» The problem:
In the entries that follow, how many lines contain the word "FORGE"? Answer with the number only.

» Extracted records:
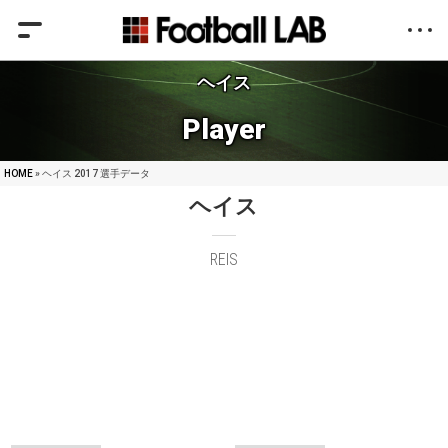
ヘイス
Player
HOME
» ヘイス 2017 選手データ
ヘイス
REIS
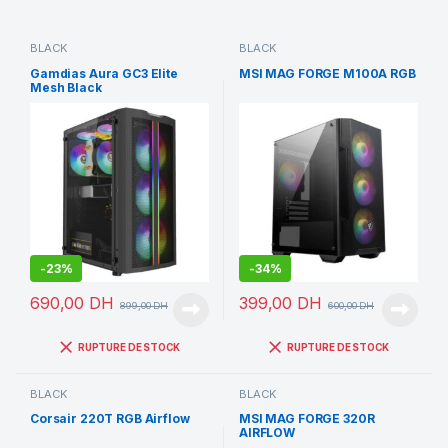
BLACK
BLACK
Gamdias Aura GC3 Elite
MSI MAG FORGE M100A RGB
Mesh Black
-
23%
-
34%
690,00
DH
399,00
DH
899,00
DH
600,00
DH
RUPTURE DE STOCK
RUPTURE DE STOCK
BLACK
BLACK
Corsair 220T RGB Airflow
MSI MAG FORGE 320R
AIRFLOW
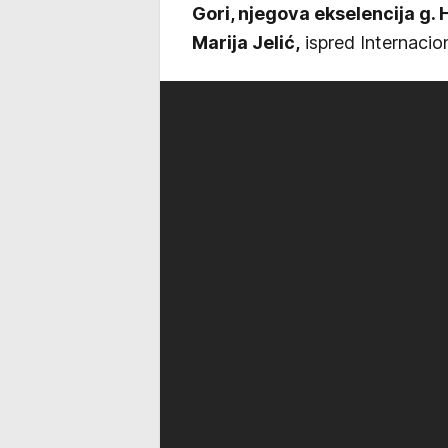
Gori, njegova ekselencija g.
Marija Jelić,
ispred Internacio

==

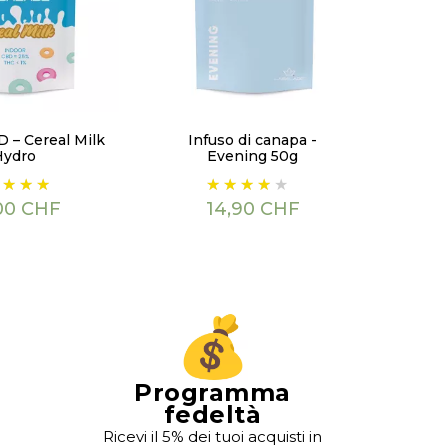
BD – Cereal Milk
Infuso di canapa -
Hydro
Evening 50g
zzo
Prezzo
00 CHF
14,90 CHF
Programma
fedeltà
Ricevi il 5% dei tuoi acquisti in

» Response to this task:
2